Remember, your goal as an MSP is to give your clients’ businesses the best support possible. Your clients are looking to you to provide a backup strategy that can give them serious peace of mind. Providing that type of backup and disaster recovery plan (and their implementation) is a big job. It requires focus and an investment in resources to be done properly.
Partnering with a professional service provider can help you handle everything from support to periodic testing and restoration for your clients. ConnectWise offers trials & demos of our data management and BDR tools. Reach out today to sample our entire suite of innovative applications to see if they’re the right fit for your clients.
What is World Backup Day?
World Backup Day is an annual holiday to honor data protection and backup practices. The holiday originally began as World Backup Month and was created by a hard drive company by the name of Maxtor. Maxtor was eventually purchased and became part of the larger IT conglomerate, Seagate Technologies.
When is World Backup Day?
World Backup Day takes place on March 31st of every year.
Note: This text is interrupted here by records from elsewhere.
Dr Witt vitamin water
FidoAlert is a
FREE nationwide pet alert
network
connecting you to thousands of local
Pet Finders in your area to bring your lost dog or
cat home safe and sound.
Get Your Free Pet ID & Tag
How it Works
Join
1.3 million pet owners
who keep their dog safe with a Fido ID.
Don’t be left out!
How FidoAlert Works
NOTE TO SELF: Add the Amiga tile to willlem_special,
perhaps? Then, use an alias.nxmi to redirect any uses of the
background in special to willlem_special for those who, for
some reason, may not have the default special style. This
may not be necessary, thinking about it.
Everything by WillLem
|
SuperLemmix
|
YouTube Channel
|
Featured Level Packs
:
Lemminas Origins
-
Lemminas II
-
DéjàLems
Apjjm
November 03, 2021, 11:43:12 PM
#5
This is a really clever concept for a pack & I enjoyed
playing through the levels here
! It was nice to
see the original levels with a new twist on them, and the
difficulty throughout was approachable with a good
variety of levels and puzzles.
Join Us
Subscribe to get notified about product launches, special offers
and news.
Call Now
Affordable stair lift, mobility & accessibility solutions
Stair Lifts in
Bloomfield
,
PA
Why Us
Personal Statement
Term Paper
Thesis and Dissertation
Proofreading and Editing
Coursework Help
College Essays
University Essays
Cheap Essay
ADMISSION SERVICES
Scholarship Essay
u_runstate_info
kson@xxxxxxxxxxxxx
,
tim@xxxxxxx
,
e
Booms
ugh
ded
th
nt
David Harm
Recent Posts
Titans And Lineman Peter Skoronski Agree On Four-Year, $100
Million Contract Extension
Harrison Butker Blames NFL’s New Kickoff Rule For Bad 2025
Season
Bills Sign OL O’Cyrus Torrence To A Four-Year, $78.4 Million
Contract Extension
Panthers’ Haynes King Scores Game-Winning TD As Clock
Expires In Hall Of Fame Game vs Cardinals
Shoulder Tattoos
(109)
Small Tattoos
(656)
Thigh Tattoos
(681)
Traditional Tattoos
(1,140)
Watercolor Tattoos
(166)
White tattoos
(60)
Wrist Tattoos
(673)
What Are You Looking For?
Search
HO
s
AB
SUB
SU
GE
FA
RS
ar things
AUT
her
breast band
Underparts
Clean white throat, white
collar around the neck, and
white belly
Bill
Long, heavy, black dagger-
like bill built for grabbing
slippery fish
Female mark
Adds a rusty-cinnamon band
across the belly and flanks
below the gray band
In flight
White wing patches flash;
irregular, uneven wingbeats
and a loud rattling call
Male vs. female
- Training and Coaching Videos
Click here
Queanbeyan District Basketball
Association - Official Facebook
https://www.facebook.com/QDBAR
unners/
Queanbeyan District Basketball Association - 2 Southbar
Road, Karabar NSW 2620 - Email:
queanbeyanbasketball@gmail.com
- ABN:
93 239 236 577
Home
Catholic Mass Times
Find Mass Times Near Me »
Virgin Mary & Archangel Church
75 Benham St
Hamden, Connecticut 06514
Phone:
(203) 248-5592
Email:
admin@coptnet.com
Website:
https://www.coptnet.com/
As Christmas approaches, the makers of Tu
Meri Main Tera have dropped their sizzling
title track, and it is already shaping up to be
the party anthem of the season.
What is World Backup Day celebrating?
The goal of World Backup Day is to celebrate and bring awareness to data protection. It’s meant to remind IT professionals and home PC users alike to backup and protect their data from harmful hacker attacks or file corruption.
Why should I use a BDR solution for backing up data?
A BDR solution can provide you with all the tools necessary to effectively manage and backup your company’s mission-critical data. Organizations that leverage BDR solutions properly can take advantage of simple management of multiple endpoints, increased data recovery speed, and off-site backup storage. BDR solutions offer these essential tools and more to help your clients to minimize breach damage, data loss, and the complexity of regulatory compliance.